INSTRUCTIONS TO FOLLOW:
From the RIF1 splicing summary, return the passage word for word, beginning at "Purpose of the" and stopping after "RIF1-L and RIF1-S.".

PROVIDED PASSAGE:
-- Opening Marker --

Purpose of the Study:

  • To investigate how alternative splicing of RIF1 contributes to its functional diversification.
  • To elucidate the role of RIF1 isoforms in response to DNA damage and their implications in cancer.

Main Methods:

  • Analysis of alternative splicing events in RIF1, focusing on a cassette exon (Ex32) in the C-terminal domain (CTD).
  • Identification of splicing factors (SRSF1, SRSF3, SRSF7) regulating RIF1 alternative splicing.
  • Isoform-specific proteomic analyses to identify binding partners and functional differences between RIF1-L and RIF1-S.
  • Investigation of RIF1 CTD phase separation activity and chromatin retention dynamics.

Main Results:

  • Alternative splicing of RIF1 Ex32 generates RIF1-Long (RIF1-L) and RIF1-Short (RIF1-S) isoforms with distinct functional characteristics.
  • DNA damage inhibits Ex32 splice-in, increasing RIF1-S expression, a phenomenon observed in primary cancers.
  • RIF1-L preferentially associates with mediator of DNA damage checkpoint 1 (MDC1) and enhances MDC1 focus formation.
  • The Ser/Lys-rich cassette in RIF1-L stabilizes CTD phase separation activity and enhances chromatin retention, modulated by CDK1 phosphorylation.

-- Closing Marker --

STORED DATA:
-- Opening Marker --

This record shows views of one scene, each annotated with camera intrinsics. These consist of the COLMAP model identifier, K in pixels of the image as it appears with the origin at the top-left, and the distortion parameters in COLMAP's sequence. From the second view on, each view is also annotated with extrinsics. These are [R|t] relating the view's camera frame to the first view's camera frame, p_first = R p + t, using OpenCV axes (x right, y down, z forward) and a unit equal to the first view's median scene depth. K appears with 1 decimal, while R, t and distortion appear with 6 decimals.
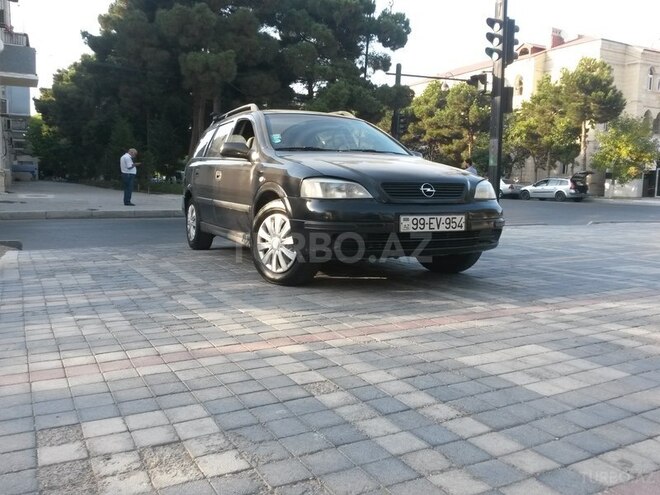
lens RADIAL K [[576.6, 0, 326.5], [0, 576.6, 248.0], [0, 0, 1]] dist [0.103145, -0.178840]
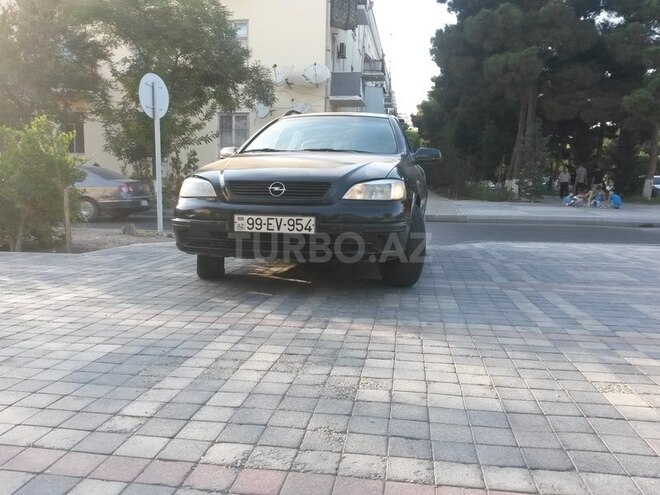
lens RADIAL K [[576.6, 0, 326.5], [0, 576.6, 248.0], [0, 0, 1]] dist [0.103145, -0.178840]
pose [[0.784142, 0.061658, -0.617511, 0.603525], [-0.069022, 0.997543, 0.011958, -0.014967], [0.616731, 0.033245, 0.786471, 0.220876]]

-- Closing Marker --

YOUR RESPONSE:
Purpose of the Study:

  • To investigate how alternative splicing of RIF1 contributes to its functional diversification.
  • To elucidate the role of RIF1 isoforms in response to DNA damage and their implications in cancer.

Main Methods:

  • Analysis of alternative splicing events in RIF1, focusing on a cassette exon (Ex32) in the C-terminal domain (CTD).
  • Identification of splicing factors (SRSF1, SRSF3, SRSF7) regulating RIF1 alternative splicing.
  • Isoform-specific proteomic analyses to identify binding partners and functional differences between RIF1-L and RIF1-S.